Então, até o último fim de semana, a discussão girava em torno do pacote de cortes de gastos capitaneado pelo ministério da Fazenda. Os economistas começaram o coro do ‘tem de cortar’, os analistas dos bancos e o mercado em geral seguiram o fluxo com estudos embasados a respeito. Chegou-se até em um número: pra começar, R$ 30 bilhões.
A tesoura no gasto equilibraria a economia em torno da meta fiscal. De quebra, o governo passaria credibilidade de que está disposto a ter uma administração responsável. O prêmio final seria manter a inflação sob controle. Argumentos certos.
Argumentos certos para os cortes de gastos
De fato, a inflação não é fonte de preocupação à toa.
Nós brasileiros sabemos, ou deveríamos saber, desde o Plano Real, e principalmente por causa dele, que a inflação deve ser controlada a todo custo.
Assim, o fantasma da inflação alta assusta. E deve mesmo. A perspectiva do Boletim Focus da última semana aposta em inflação de 5,62% no fim do ano.
É bem mais que o teto da meta perseguida pelo Banco Central de 4,5%. É preciso atenção pois como a série de podcasts ‘Plano Real: a moeda que mudou o Brasil’ mostrou quem perde preços altos é o pobre. Ou o mais pobre.
Então, passou-se a discutir todos os dias o ‘tem de cortar’. ‘Tem de cortar’, ‘tem de cortar’, ‘tem de cortar’… a impressão que dá é que só a saída do Gabigol do Flamengo causou mais celeuma nas últimas semanas.
Mas a questão é? Como você corta R$ 30 bilhões?
Não é simples.
O governo vai mexer em programas sociais? Quais? De que forma? Vai haver cortes do que o presidente Lula chamou de excessos no Judiciário e no Congresso Nacional? Não é simples. Algum setor empresarial está disposto a abrir mão de subsídios?
Depois do corte que não veio, a jornada de trabalho que não é
E como não houve solução mágica para o corte de gastos, a internet cansou. Como sempre cansa.
E passou a discutir outro assunto muito importante. Mas que não tem solução fácil. A mudança da jornada de trabalho do brasileiro.
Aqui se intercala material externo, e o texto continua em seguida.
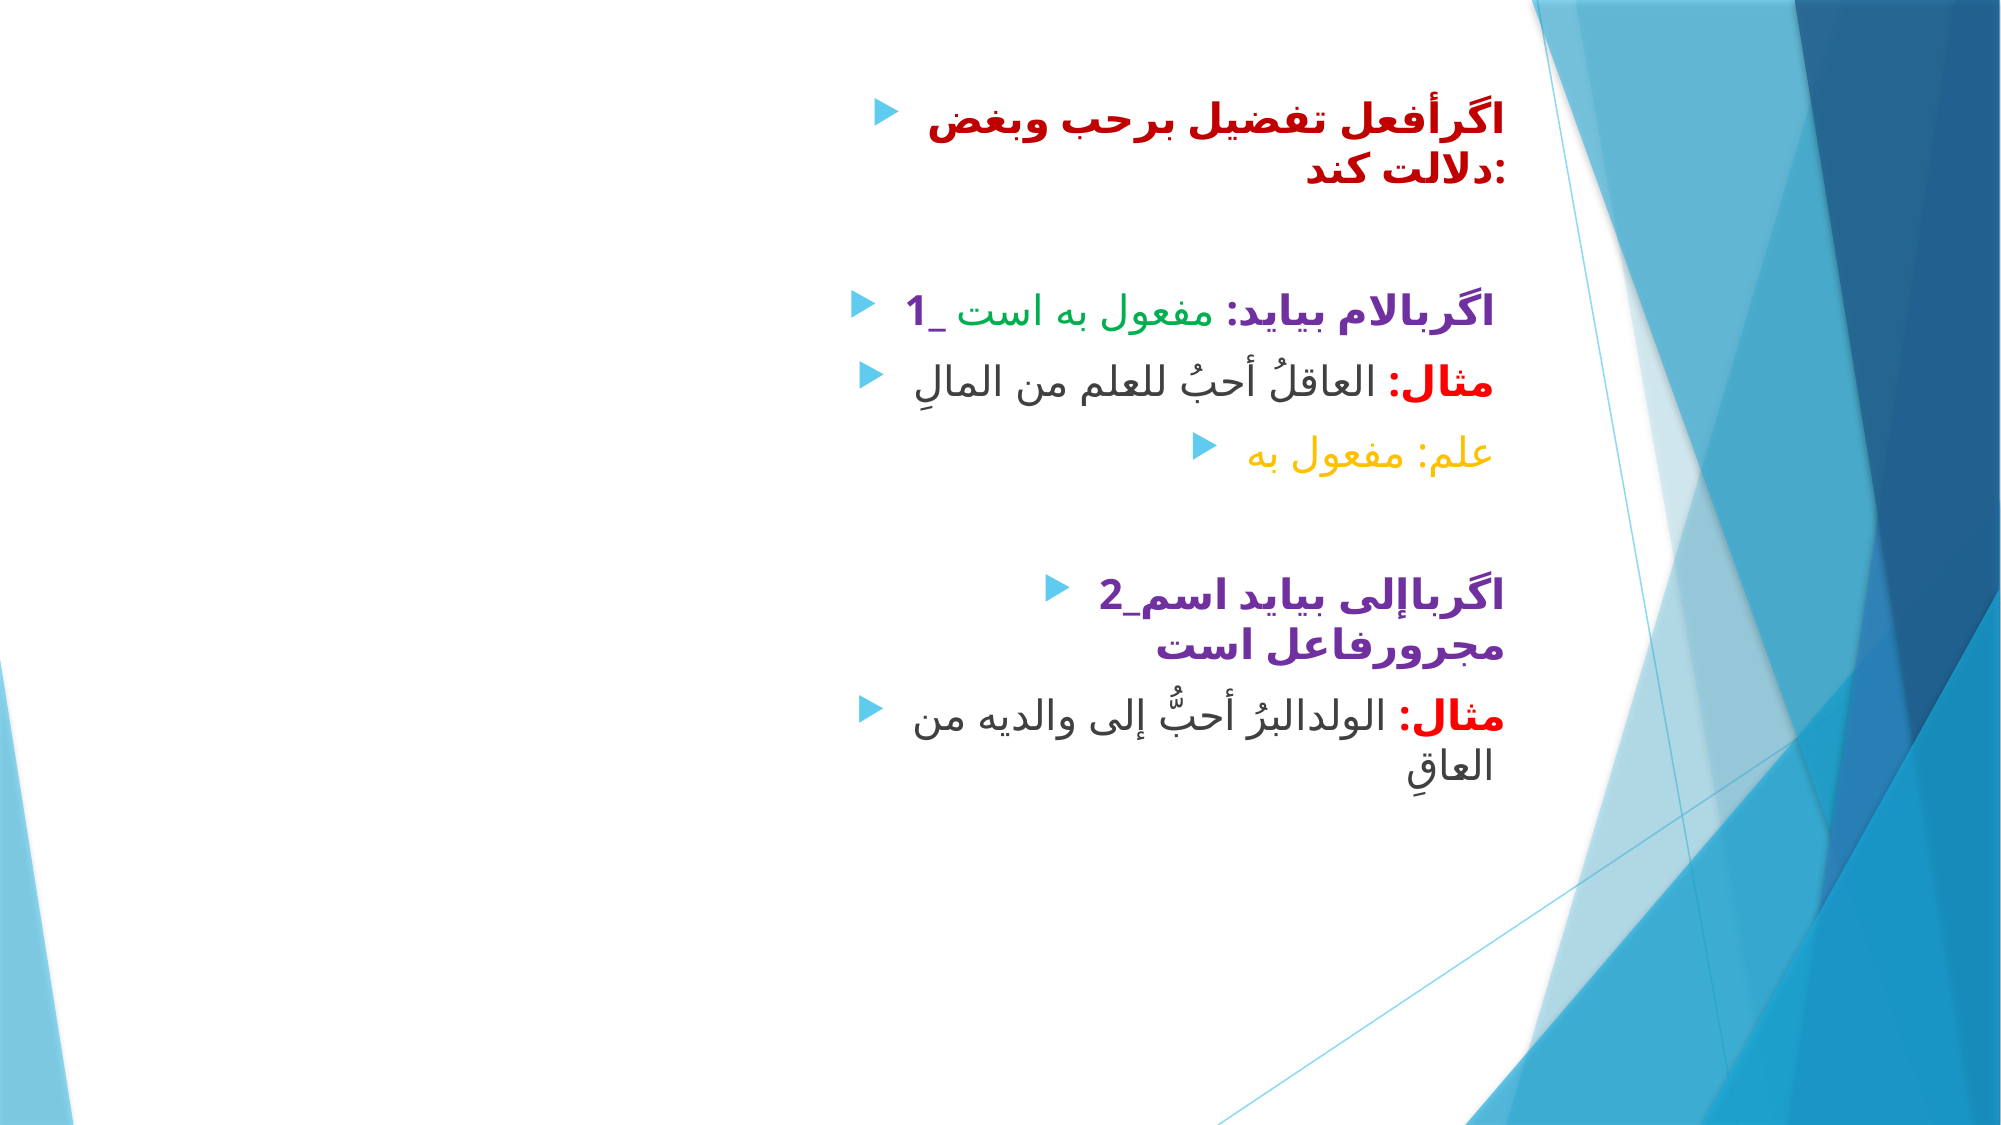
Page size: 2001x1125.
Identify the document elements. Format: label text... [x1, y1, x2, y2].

list اگرأفعل تفضیل برحب وبغض دلالت کند: 1_ اگربالام بیاید: مفعول به است مثال: العاقلُ أحبُ للعلم من المالِ علم: مفعول به 2_اگرباإلی بیاید اسم مجرورفاعل است مثال: الولدالبرُ أحبُّ إلی والدیه من العاقِ [780, 84, 1522, 991]
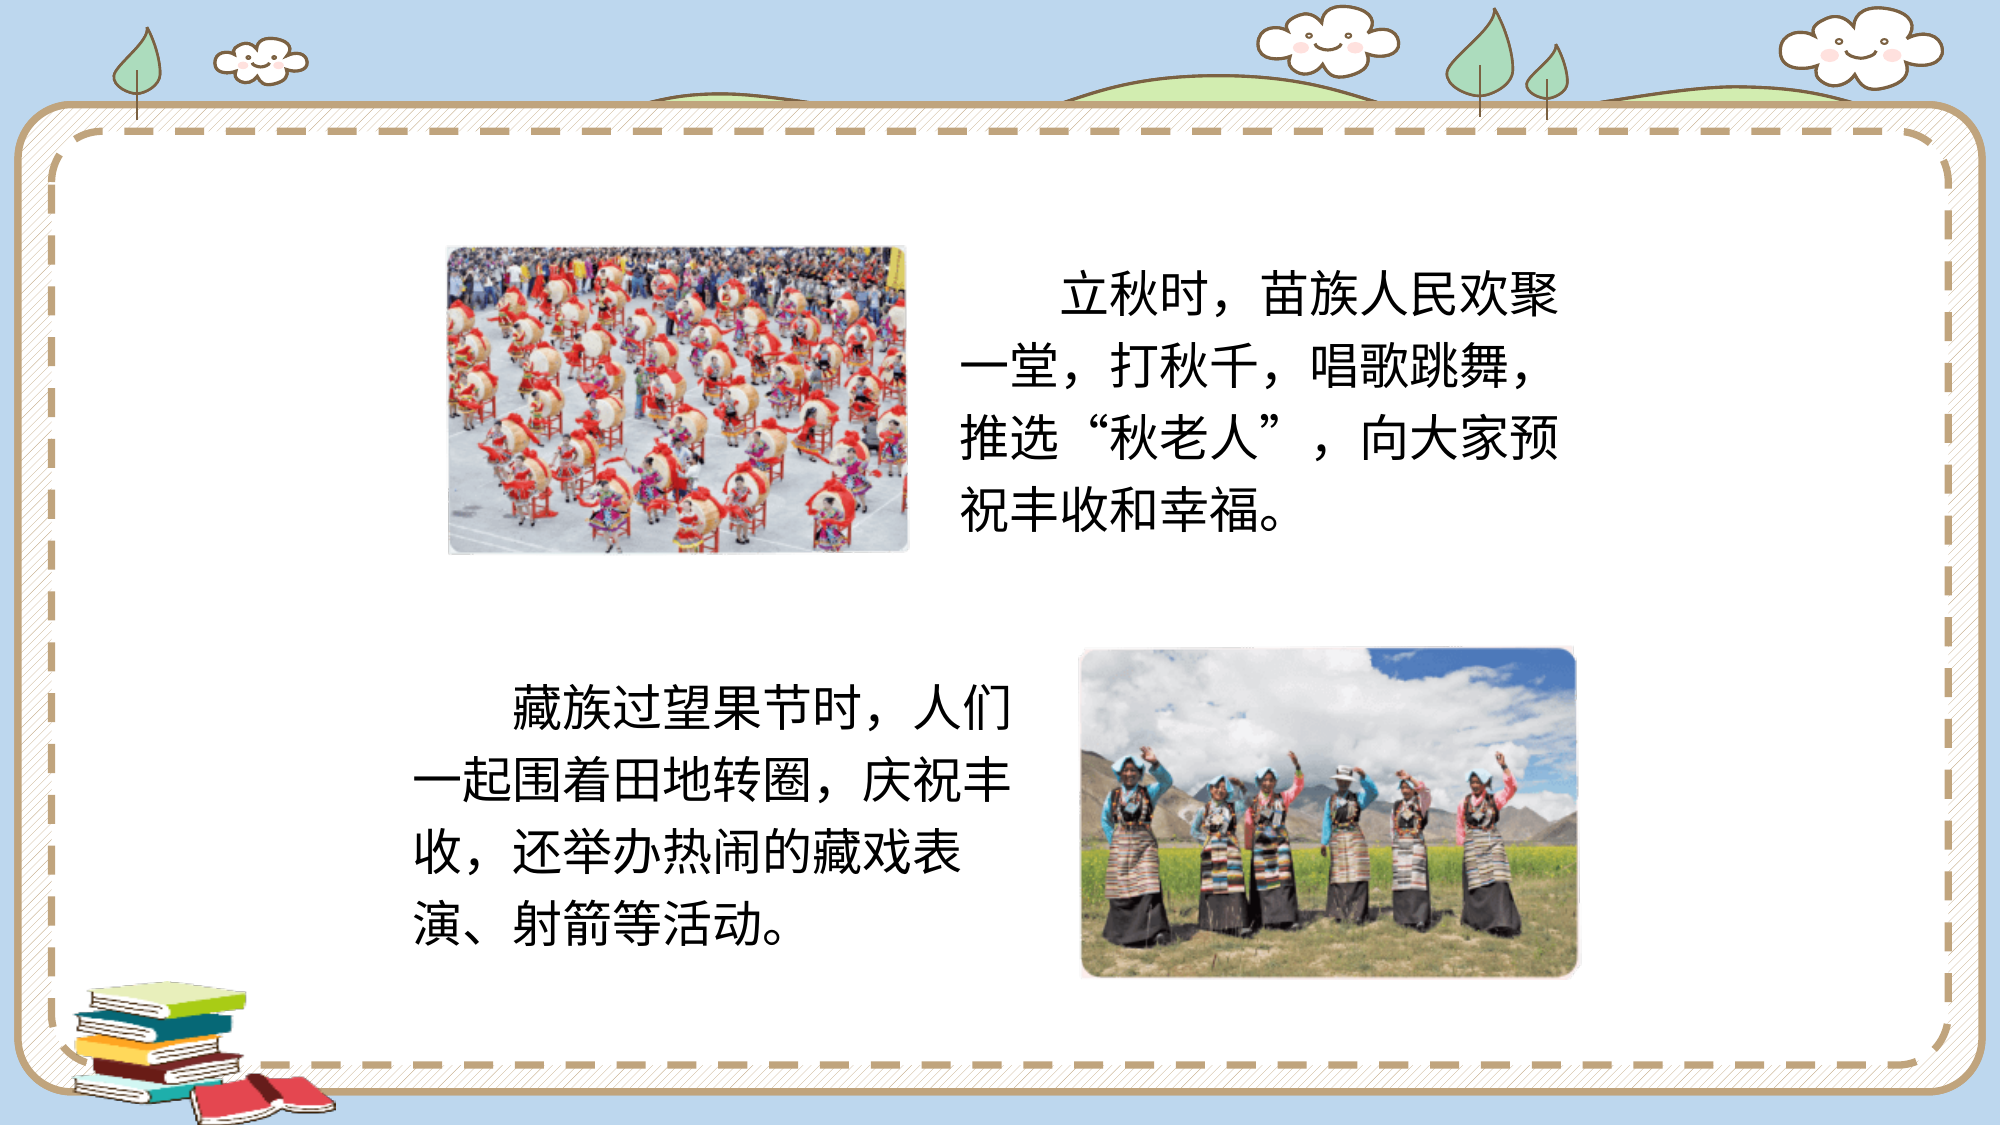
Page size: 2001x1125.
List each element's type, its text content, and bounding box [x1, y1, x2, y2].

picture [71, 981, 336, 1125]
text_box 立秋时，苗族人民欢聚一堂，打秋千，唱歌跳舞，推选“秋老人”，向大家预祝丰收和幸福。 [944, 243, 1583, 547]
picture [1077, 645, 1583, 980]
text_box 藏族过望果节时，人们一起围着田地转圈，庆祝丰收，还举办热闹的藏戏表演、射箭等活动。 [397, 656, 1036, 960]
picture [444, 243, 911, 556]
Hoje, a lei determina seis dias de trabalho para um de folga. E isso pode mudar por meio de uma Proposta de Emenda à Constituição (PEC).
Mas também não é simples. Muda-se então para uma jornada de 36 horas semanais contra as 44 atuais. Trabalha-se quatro dias, folga-se os outros três. Para quem acompanha a avalanche de relatos de pessoas com problemas psicológicos por conta do trabalho, esse é um argumento mais do que suficiente para a mudança.
Mas é preciso discutir.
Então, o que os empresários sérios pensam a respeito? De que forma os empreendedores de verdade analisam o assunto? Eles podem ser prejudicados? E quais efeitos colaterais podem surgir para os próprios trabalhadores a partir da mudança.
Assim, de novo. É válido discutir a proposta de alteração. Mas leva tempo encaixar uma solução.
A democracia não voltou quando deveria voltar: um ano depois
Dessa maneira, para aqueles que não se lembram, o Brasil viveu uma ditadura entre os anos de 1964 e 1985.
Meios de comunicação foram censurados. Houve tortura e morte.
Então, diante de uma abertura lenta e gradual surgiu em março de 1983 a emenda Dante de Oliveira. Ela propunha algo difícil de discordar, um consenso de verdade era nítido. A PEC pretendia reestabelecer o voto direto para presidente da República.
A discussão tomou as ruas do país, foi debatida pela sociedade à exaustão. Foram realizadas mobilizações populares inéditas em quase duas décadas de ditadura. E o texto foi derrotado no Congresso em 25 de abril de 1984. Foram meses e meses de debate em torno do assunto, para a construção de um consenso que ainda assim não foi capaz de mobilizar (totalmente) os parlamentares.
Mas houve o que não há hoje. Debate em torno de um assunto que mexe com a sociedade de maneira geral. E irrestrita Mas também não havia as redes sociais e as narrativas fincadas no pior dos argumentos: o medo.